* YOUR INSTRUCTIONS: Using the listing below, copy every line that mentions "size".
- Opening Delimiter -
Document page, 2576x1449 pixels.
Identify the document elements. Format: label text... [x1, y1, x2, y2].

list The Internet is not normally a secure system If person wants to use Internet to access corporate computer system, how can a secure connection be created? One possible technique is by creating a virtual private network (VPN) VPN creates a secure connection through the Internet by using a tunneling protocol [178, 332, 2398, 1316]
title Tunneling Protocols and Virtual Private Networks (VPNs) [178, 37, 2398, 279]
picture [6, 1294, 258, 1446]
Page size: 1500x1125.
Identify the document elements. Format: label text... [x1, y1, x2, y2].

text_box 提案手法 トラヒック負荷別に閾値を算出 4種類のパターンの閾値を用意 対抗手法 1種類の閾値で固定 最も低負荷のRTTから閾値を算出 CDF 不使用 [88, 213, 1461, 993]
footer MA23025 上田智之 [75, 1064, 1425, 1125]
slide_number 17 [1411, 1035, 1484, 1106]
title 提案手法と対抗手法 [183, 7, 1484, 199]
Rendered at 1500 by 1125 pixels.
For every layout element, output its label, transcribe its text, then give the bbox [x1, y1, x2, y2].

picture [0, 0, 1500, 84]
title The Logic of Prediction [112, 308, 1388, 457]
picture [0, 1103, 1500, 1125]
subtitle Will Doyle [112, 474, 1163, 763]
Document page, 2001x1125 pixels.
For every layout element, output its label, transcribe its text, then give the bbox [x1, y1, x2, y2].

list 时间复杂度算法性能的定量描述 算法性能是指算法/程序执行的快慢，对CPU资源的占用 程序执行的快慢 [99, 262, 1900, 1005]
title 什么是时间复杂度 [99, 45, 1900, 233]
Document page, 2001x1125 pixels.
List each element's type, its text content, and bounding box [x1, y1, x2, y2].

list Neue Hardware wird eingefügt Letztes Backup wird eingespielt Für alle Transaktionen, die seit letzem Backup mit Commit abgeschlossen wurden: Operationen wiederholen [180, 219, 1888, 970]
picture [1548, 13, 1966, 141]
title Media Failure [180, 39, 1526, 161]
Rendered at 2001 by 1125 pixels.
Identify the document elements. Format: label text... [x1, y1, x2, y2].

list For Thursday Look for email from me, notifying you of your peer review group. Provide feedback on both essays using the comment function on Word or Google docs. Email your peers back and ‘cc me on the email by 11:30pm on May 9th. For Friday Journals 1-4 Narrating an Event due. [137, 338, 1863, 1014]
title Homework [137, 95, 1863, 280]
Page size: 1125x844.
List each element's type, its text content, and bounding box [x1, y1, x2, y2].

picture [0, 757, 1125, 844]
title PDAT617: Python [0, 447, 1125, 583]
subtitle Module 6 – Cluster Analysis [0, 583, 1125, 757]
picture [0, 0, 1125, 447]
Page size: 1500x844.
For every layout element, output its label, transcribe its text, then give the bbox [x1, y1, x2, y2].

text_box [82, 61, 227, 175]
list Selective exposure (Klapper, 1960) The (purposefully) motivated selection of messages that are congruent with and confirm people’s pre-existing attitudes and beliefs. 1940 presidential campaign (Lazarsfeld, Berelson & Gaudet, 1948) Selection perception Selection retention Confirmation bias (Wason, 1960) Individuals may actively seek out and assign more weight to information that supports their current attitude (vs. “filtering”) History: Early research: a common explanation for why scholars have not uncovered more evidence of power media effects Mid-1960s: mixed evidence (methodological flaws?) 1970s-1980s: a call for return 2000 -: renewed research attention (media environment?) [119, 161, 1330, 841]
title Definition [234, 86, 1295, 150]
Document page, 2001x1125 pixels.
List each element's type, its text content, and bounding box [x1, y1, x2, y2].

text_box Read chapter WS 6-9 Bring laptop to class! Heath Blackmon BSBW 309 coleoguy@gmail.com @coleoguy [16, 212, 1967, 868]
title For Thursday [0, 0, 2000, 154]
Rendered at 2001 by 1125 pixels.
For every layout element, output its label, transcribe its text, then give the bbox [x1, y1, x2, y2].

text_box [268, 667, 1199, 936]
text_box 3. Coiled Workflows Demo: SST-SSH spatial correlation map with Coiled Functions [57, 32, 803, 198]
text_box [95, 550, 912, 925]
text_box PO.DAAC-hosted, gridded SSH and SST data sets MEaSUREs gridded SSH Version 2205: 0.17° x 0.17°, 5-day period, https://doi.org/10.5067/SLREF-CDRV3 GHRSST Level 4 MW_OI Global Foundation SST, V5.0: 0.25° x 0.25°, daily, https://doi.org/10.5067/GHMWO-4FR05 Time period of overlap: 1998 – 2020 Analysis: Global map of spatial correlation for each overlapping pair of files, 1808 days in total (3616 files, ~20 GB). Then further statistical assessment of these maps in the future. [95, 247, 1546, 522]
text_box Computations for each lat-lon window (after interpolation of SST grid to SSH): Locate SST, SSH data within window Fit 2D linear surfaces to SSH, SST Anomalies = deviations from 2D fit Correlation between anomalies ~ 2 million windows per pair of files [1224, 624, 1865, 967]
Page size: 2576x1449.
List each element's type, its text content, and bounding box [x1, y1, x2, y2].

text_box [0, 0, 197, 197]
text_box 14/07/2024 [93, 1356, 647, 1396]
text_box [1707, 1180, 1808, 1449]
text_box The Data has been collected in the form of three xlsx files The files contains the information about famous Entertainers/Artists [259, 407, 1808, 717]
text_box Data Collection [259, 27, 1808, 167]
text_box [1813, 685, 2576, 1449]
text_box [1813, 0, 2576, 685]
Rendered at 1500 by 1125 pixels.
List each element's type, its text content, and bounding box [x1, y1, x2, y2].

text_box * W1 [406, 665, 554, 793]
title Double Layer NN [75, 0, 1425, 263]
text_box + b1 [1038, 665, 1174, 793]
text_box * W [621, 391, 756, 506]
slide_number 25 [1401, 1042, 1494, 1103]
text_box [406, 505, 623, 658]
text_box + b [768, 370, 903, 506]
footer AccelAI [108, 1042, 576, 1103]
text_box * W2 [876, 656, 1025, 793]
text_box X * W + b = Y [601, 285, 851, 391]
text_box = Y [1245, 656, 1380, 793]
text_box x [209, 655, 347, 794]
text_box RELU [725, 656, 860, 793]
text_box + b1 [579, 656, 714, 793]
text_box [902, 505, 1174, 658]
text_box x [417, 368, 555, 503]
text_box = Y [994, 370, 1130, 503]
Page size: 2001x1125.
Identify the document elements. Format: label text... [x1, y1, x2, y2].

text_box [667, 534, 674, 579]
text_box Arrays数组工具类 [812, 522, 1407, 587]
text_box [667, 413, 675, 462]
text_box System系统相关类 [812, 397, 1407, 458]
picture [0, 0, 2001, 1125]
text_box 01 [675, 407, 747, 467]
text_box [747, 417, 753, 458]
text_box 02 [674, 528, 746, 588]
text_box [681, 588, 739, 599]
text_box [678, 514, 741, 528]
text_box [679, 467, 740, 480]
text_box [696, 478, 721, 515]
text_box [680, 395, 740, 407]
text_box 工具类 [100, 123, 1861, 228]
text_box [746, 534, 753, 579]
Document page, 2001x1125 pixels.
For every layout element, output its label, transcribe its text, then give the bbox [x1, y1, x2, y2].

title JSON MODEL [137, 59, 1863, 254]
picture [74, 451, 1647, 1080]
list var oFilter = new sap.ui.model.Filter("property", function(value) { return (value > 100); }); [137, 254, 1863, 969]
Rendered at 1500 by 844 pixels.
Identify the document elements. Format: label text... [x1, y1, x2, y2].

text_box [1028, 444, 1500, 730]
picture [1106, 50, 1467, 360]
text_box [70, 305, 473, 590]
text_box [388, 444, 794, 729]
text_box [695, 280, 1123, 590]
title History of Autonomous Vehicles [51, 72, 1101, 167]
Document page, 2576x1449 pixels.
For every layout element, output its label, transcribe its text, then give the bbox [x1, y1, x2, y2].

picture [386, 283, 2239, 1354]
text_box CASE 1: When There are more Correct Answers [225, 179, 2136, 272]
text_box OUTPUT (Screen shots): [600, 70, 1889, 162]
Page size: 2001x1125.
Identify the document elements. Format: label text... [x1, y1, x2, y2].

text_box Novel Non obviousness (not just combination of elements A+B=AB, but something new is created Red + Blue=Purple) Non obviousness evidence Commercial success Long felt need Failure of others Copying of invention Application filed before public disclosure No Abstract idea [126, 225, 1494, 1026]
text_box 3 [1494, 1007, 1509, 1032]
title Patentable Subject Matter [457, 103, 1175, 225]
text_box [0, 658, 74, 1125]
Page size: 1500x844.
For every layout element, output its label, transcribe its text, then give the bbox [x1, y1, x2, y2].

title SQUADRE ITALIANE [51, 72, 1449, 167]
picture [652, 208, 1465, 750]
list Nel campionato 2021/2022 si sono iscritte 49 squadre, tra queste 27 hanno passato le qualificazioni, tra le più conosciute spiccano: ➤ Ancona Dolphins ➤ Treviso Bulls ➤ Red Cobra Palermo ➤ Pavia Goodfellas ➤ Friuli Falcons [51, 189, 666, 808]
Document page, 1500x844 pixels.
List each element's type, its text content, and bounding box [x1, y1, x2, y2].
- Closing Delimiter -
* TASK SOLUTION:
Page size: 1500x1125.
Page size: 1125x844.
Page size: 1500x844.
Page size: 2576x1449.
Page size: 2001x1125.
Page size: 2001x1125.
Page size: 1500x844.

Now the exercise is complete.